Cyber Incident Victim: Activision Blizzard
Date:
Sep 2020
Location:
United States of America
Summary
Reports emerged that over 500,000 gaming accounts linked to Activision were potentially compromised, with credentials leaked publicly and account details altered to hinder recovery. The company denied any breach of its systems, stating investigations found no evidence of compromise, while security experts highlighted that such accounts are frequent targets for credential stuffing attacks due to password reuse across services. Affected players reported unauthorized access, with industry analysts noting stolen gaming credentials could facilitate further malicious activities like phishing campaigns.

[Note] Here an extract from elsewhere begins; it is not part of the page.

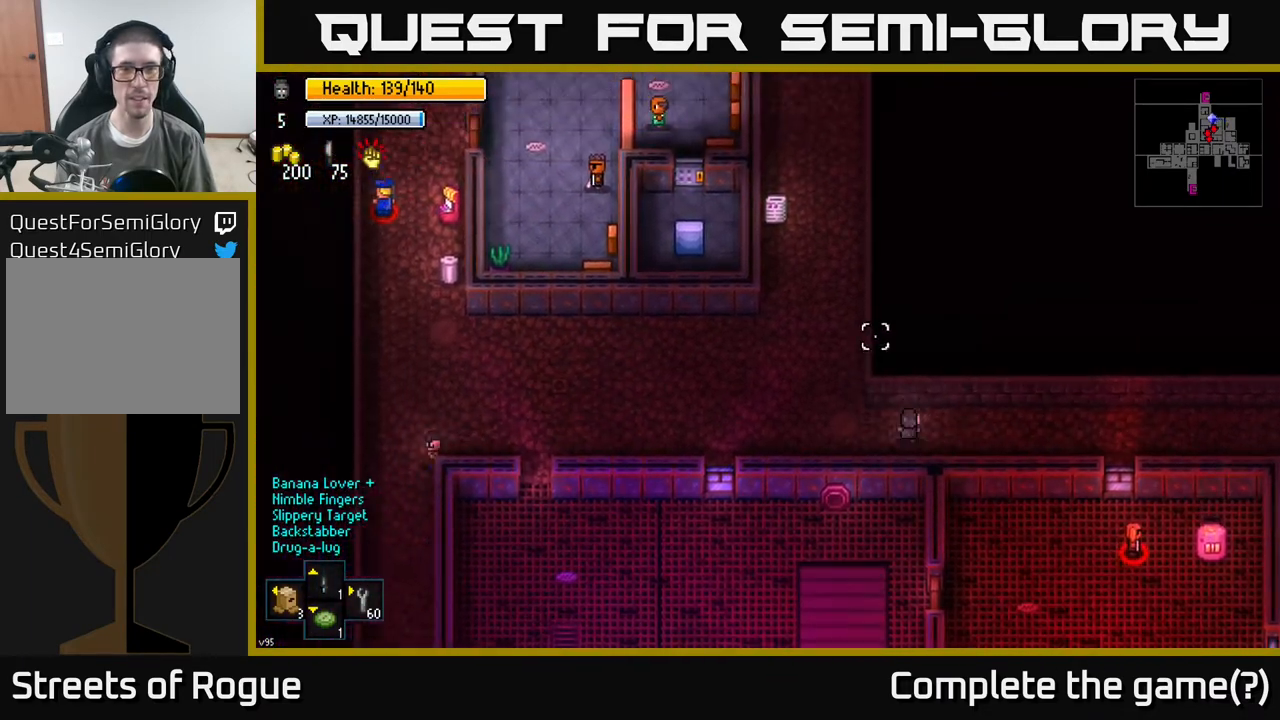
{"buttons": [], "left_stick": "up-left", "right_stick": "up", "events": []}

| CIA Posture | Motives | Tactics, Techniques & Procedures |
|---|---|---|
| Available to members | 2 motives | 2 techniques |
| Threat Actors | Type | Location |
|---|---|---|
| 0 actors | Available to members | Available to members |
Description
On September 20, 2020, reports emerged alleging a security incident affecting Activision accounts tied to the Call of Duty franchise. The eSports publication Dexerto claimed a breach had occurred, with over 500,000 accounts potentially compromised. Publicly leaked credentials reportedly included login details, and attackers altered account information to obstruct legitimate owners from recovering access. Multiple gaming-related Twitter accounts amplified these claims, including @Okami from Respawnable, who validated the reports as legitimate and urged players to change passwords immediately. The incident primarily threatened players using Activision accounts for Call of Duty online services.

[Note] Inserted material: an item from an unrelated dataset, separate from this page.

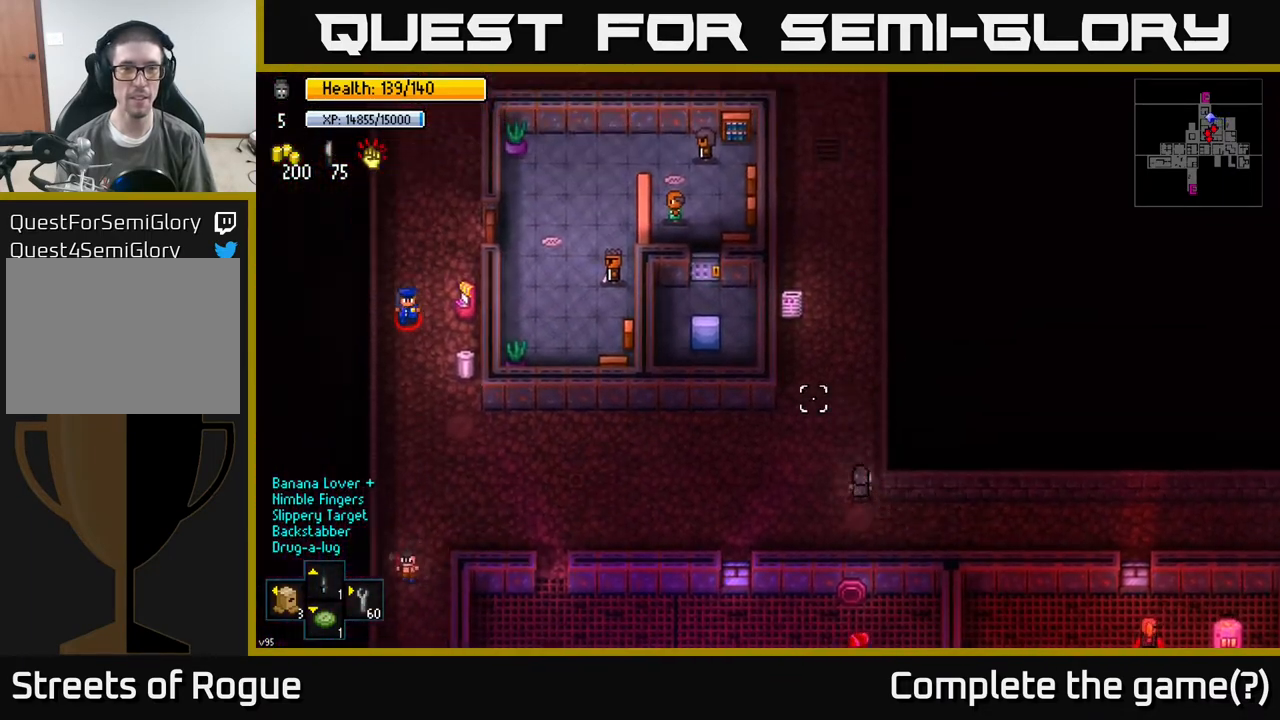
{"buttons": [], "left_stick": "up", "right_stick": "up", "events": [[133, "left_stick", "up"]]}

Activision issued a denial on September 22, asserting no compromise of its systems had occurred and labeling external reports as inaccurate. The company directed users to its support page for security guidance but did not implement two-factor authentication (2FA) as an account protection measure at the time. Security experts contextualized the situation, noting that credential stuffing—exploiting passwords reused from other breached services—likely explained many user-reported account takeovers. Javvad Malik of KnowBe4 highlighted the attractiveness of gaming accounts to attackers due to typically weak user security practices, while Tripwire's Dean Ferrando warned that compromised accounts could facilitate phishing campaigns or other secondary attacks. Despite Activision's denial, player complaints of unauthorized access persisted, underscoring the operational impact of credential reuse across unrelated platforms.